[flashrom] Mysterious MAC-Address Changes after BIOS-Upgrade with flashrom

David Hendricks dhendrix at google.com
Wed Nov 24 20:33:57 CET 2010


On Wed, Nov 24, 2010 at 8:43 AM, Peter Daum <gator_ml at yahoo.de> wrote:

> In many cases, after the next reboot the machines network interfaces have a
> different MAC-address -even worse, they all have _the same_ MAC address
> (00:19:66:97:d7:e2). I tried it in many variations, but could not really
> detect any system - even under identical circumstances this problem seems
> occurs very often, but not always. If I restore the original ROM contents
> (after I noticed the problem, I always saved the original firmware) the
> machines always get their original MAC address back (but of course also the
> buggy bios that I am trying to upgrade). The ROM contents of the machines do
> contain their MAC addresses at a certain offset but in the vendor supplied
> BIOS image that I flash has all bits set to 1 in this and several other
> (obviously data) areas, the mysterious "default" MAC address
> "00:19:66:97:d7:e2" does not occur in this file. When I flash the file
> under DOS using afudos.exe ("AMI firmware update utility 4.14"), the
> machines will keep their original MAC address.(As I just noticed, that
> program also has an option to explicitly set the MAC address).
>
> Does anybody have an idea, what is going on here? (As I said, the
> phenomenon does not even seem to be deterministic). Maybe even an idea, how
> to do the upgrade using flashrom? (The machines are integrated in some
> Linux-based management system, so using flashrom I could do the upgrade
> automatic; except for the problem with the duplicated MAC addresses
> everything seems to work just fine after flashing the BIOS with flashrom).

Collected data
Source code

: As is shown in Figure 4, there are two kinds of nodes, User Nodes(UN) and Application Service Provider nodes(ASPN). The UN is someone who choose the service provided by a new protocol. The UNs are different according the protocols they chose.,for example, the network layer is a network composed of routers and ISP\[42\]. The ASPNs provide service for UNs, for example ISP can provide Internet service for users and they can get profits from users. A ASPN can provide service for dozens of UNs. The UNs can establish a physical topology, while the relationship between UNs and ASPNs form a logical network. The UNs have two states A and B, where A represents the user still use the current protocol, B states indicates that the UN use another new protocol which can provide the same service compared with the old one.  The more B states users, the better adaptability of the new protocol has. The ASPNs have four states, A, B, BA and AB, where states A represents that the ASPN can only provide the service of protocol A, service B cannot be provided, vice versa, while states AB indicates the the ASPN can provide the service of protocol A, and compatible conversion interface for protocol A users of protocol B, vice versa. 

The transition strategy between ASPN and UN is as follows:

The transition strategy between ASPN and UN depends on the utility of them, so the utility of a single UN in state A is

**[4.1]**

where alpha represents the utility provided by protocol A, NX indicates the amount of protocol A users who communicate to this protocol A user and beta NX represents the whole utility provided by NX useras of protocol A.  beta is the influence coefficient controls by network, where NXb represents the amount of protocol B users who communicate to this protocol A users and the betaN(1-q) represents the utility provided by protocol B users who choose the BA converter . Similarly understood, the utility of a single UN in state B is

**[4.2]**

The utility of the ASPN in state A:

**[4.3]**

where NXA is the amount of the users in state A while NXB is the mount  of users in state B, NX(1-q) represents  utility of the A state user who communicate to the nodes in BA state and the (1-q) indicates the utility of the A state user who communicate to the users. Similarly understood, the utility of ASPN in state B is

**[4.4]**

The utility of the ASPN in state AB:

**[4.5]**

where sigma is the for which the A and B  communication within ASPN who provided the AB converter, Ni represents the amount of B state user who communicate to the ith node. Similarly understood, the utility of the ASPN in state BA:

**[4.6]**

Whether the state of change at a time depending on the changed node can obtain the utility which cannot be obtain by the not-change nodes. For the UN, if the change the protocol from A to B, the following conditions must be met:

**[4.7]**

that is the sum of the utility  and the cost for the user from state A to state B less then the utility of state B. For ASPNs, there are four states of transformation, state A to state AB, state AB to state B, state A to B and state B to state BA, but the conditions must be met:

*WORK TO COMPLETE*
Continue the flashrom mailing-list post about MAC addresses changing after a BIOS flash, starting right after its last line.

*ANSWER SECTION*
>

Indeed, sometimes the ethernet MAC ID is fuddled by the BIOS :-/ As a
workaround, perhaps you can use ethtool to write the MAC ID after upgrading
with Flashrom.

The "00:19:66:97:d7:e2" you're seeing can be encoded in numerous ways and
probably omits the ':' character. It may also be in a compressed portion of
the image. To find the bytes, try:
1. In Linux, dump the bios image using Flashrom (flashrom -r)
2. Boot into DOS or Windows to set the MAC address to a temporary value
(e.g. 01:23:45:67:89:ab) using AMI's utility
3. Reboot into Linux
4. Dump the BIOS again to a separate file
5. hexdump the two files and see which bytes changed (hexdump -C old.bin >
old.bin.hex; hexdump -C new.bin > new.bin.hex; sdiff -s old.bin.hex
new.bin.hex)

If this does not reveal the location of the MAC ID, it will at least provide
information about whether or not the relevant bytes are compressed.

-- 
David Hendricks (dhendrix)
Systems Software Engineer, Google Inc.